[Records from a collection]
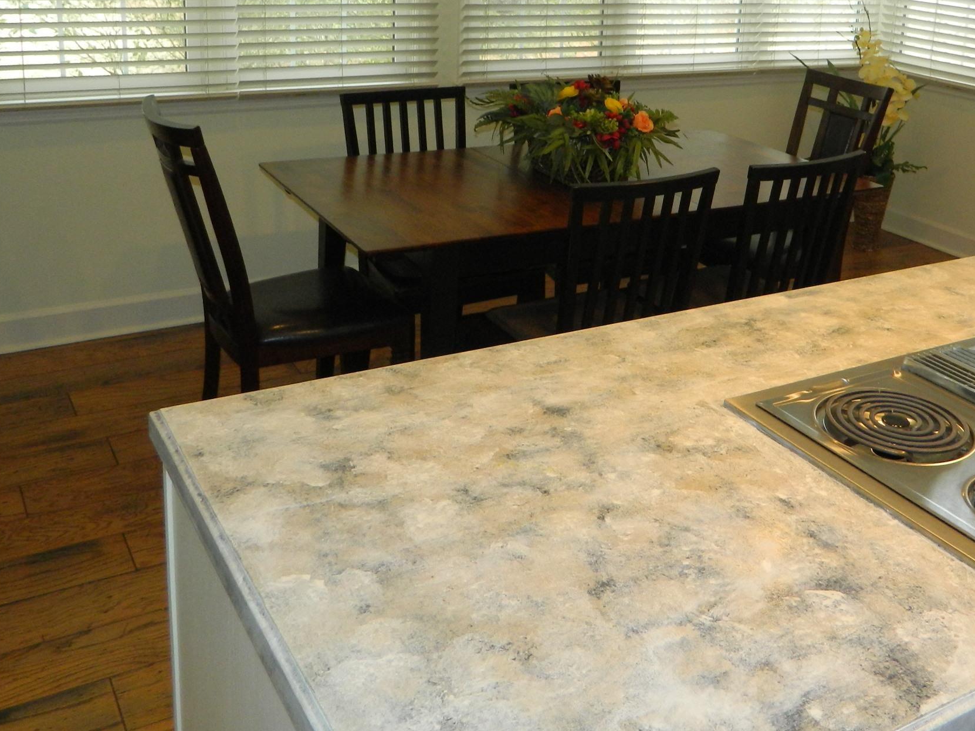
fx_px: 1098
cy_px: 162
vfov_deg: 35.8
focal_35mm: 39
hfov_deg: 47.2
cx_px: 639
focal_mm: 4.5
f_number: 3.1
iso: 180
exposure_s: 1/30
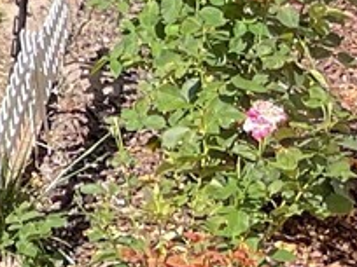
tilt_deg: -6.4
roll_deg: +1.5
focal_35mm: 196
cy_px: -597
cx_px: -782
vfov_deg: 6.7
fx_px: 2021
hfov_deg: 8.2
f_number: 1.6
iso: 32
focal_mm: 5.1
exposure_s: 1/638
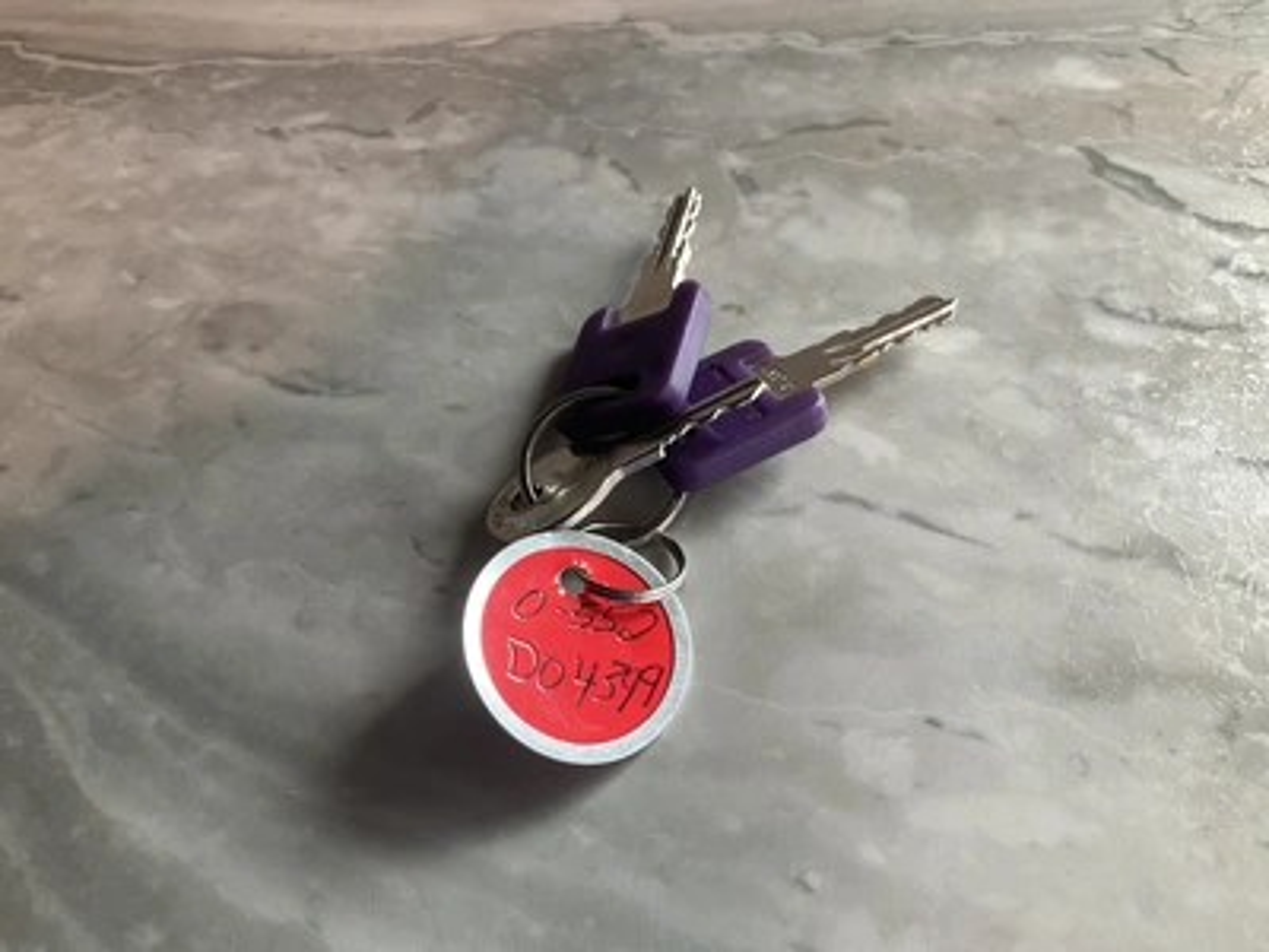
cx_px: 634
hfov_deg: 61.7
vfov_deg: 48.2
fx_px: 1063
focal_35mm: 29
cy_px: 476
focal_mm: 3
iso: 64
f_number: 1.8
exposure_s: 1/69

==

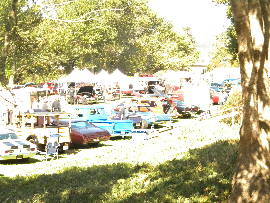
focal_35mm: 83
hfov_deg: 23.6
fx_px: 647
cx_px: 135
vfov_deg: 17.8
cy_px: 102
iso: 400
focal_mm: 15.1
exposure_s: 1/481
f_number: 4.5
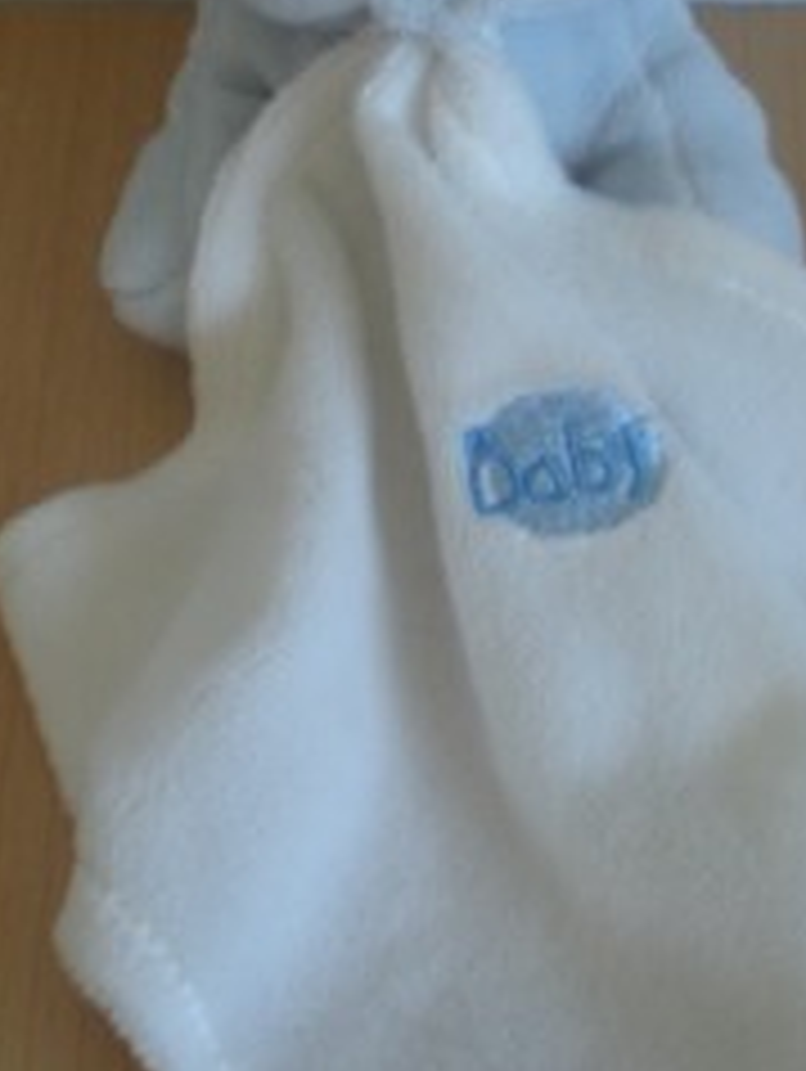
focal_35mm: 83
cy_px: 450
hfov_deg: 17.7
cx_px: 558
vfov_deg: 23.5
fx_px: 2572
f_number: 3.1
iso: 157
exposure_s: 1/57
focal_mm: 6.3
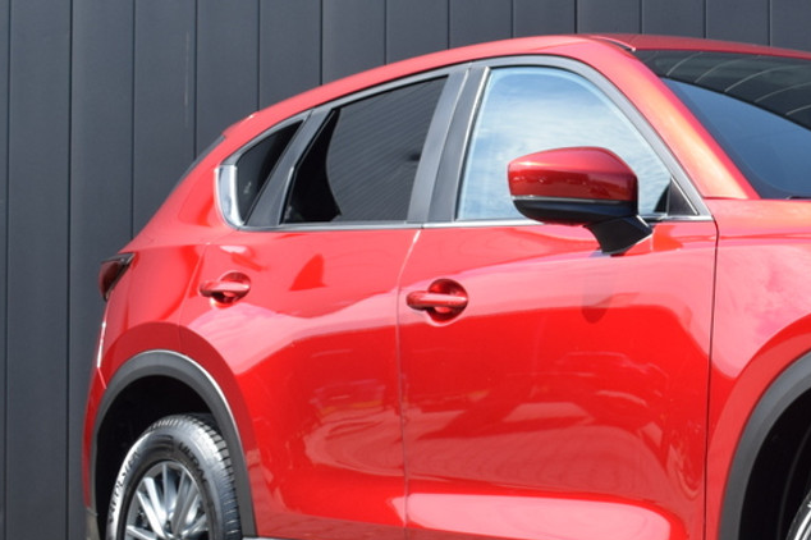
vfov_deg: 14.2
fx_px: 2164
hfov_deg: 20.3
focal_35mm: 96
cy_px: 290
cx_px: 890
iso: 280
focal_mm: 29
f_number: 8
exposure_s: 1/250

* YOUR INSTRUCTIONS *
An exact copy is needed. It runs from the line above containing "cx_px: -782" down to the line containing "exposure_s: 1/69", both included, with no pictures.

* EXERCISE RESULT *
cx_px: -782
vfov_deg: 6.7
fx_px: 2021
hfov_deg: 8.2
f_number: 1.6
iso: 32
focal_mm: 5.1
exposure_s: 1/638
cx_px: 634
hfov_deg: 61.7
vfov_deg: 48.2
fx_px: 1063
focal_35mm: 29
cy_px: 476
focal_mm: 3
iso: 64
f_number: 1.8
exposure_s: 1/69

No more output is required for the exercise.